* Exercise aim *
Could you continue the piece on semaglutide and heart disease, writing the next part after its final paragraph?

* Reading passage *

━━━━━━━━━━

The US Food and Drug Administration approved semaglutide in 2017 to improve the control of blood sugar levels in adults with type 2 diabetes — and then, in June 2021, for chronic weight management in adults who are obese or overweight and have related risk factors, such as high blood pressure or diabetes.
Social networks boosted the drug’s fame: In mid-2022, a viral TikTok clip claimed Kim Kardashian had used semaglutide to lose 15 pounds so that she could wear an iconic Marilyn Monroe dress to the Met Gala in New York. In the months that followed, everyone from former British Prime Minister Boris Johnson to billionaire entrepreneur Elon Musk acknowledged resorting to the medication to tamp down their appetites and slim down. Today, three out of four Americans say they have heard of this type of drug — and of those, more than half consider it a good option for weight loss, according to a Pew Research survey.
Last November, however, the ones with their eyes on the drug were cardiologists. At the opening of the 2023 annual meeting of the American Heart Association in Philadelphia, results of a clinical trial generated tremendous interest: Semaglutide, it appeared, was a new tool to treat heart disease.
The trial, called SELECT, was conducted in 41 countries with more than 17,000 people who were overweight or obese and at high cardiovascular risk but who didn’t have diabetes. It found that a weekly subcutaneous injection of 2.4 milligrams of semaglutide can, in addition to helping people lose an average of 15 percent of their original weight, reduce the risk of heart attack, stroke or death by 20 percent. It’s a magnitude of effect that puts it in the same category as other drugs that prevent cardiovascular events, such as low-dose aspirin, antihypertensives and statins to lower cholesterol.
From the study, scientists could calculate the total number of people who would need to be treated to produce the desired benefit in one of them. They found that treating 67 diabetes-free overweight or obese patients at high risk of a cardiovascular event for 40 months would prevent one major cardiovascular event, such as heart attack or stroke, or death due to heart disease. By way of comparison, this is the same number of patients with a cardiovascular history who must take aspirin or hypertension drugs for 60 months to avoid one stroke.
Based on the study results, in early March the FDA approved the use of injectable semaglutide to reduce the risk of cardiovascular death, myocardial infarction and stroke in adults with cardiovascular disease who are obese or overweight.
“It’s a milestone. For the first time, we have a drug, semaglutide, that not only causes weight loss, but also reduces the formation of atherosclerotic plaque and prevents deaths and cardiovascular events,” says Paola Harwicz, a cardiologist and obesity specialist in Buenos Aires who headed the Cardiometabolism Council of the Argentine Society of Cardiology and participated in the meeting in Philadelphia.

━━━━━━━━━━

* Data to examine *
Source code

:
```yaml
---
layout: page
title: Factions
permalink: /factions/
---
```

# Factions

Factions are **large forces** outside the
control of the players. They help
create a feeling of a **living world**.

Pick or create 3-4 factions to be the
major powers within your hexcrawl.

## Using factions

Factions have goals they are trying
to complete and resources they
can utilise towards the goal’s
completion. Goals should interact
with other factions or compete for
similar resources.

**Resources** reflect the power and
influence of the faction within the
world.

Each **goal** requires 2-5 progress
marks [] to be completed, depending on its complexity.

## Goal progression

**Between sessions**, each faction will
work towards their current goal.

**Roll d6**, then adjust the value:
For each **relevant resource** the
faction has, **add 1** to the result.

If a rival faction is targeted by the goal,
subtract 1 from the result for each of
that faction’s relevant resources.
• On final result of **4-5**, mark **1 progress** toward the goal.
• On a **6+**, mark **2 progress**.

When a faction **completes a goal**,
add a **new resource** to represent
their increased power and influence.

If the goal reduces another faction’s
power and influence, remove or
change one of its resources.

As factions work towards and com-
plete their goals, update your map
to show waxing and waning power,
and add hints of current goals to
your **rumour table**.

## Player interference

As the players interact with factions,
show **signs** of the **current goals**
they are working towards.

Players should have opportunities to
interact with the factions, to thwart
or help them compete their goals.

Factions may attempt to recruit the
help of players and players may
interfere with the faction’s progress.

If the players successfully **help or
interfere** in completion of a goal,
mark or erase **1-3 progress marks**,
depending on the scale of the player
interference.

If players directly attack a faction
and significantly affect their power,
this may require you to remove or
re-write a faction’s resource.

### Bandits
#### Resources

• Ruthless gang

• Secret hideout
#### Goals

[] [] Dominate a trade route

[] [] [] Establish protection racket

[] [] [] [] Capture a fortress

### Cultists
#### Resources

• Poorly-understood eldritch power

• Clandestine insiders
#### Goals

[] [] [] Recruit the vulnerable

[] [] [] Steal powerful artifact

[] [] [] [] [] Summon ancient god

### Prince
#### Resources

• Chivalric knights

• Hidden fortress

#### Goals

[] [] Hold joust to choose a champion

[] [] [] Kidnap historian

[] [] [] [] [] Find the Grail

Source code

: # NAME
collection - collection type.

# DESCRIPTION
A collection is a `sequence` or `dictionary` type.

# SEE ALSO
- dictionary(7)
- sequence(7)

━━━━━━━━━━

* Output for this task *
Several studies suggest that the drug reduces the buildup of plaque in the arteries; in one of them, in patients with type 2 diabetes, four months of treatment with semaglutide reduced carotid artery thickness, a clinical marker of atherosclerosis, by 13 percent.
A role for semaglutide and related drugs in staving off cardiovascular disease — the cause of one in three deaths worldwide — further boosts the drug’s prospects in the market by vastly expanding the universe of specialists who can prescribe it. It also repositions being overweight as one of the main truly modifiable risk factors for cardiovascular disease.
According to the classic medical approach, to lose weight there must be an imbalance between calories taken in and calories burned: You either eat fewer or expend more. But in the last 30 years, new evidence has shown it is far more complicated than that, says Julio César Montero, a medical nutritionist and president of the Argentine Society of Obesity and Eating Disorders.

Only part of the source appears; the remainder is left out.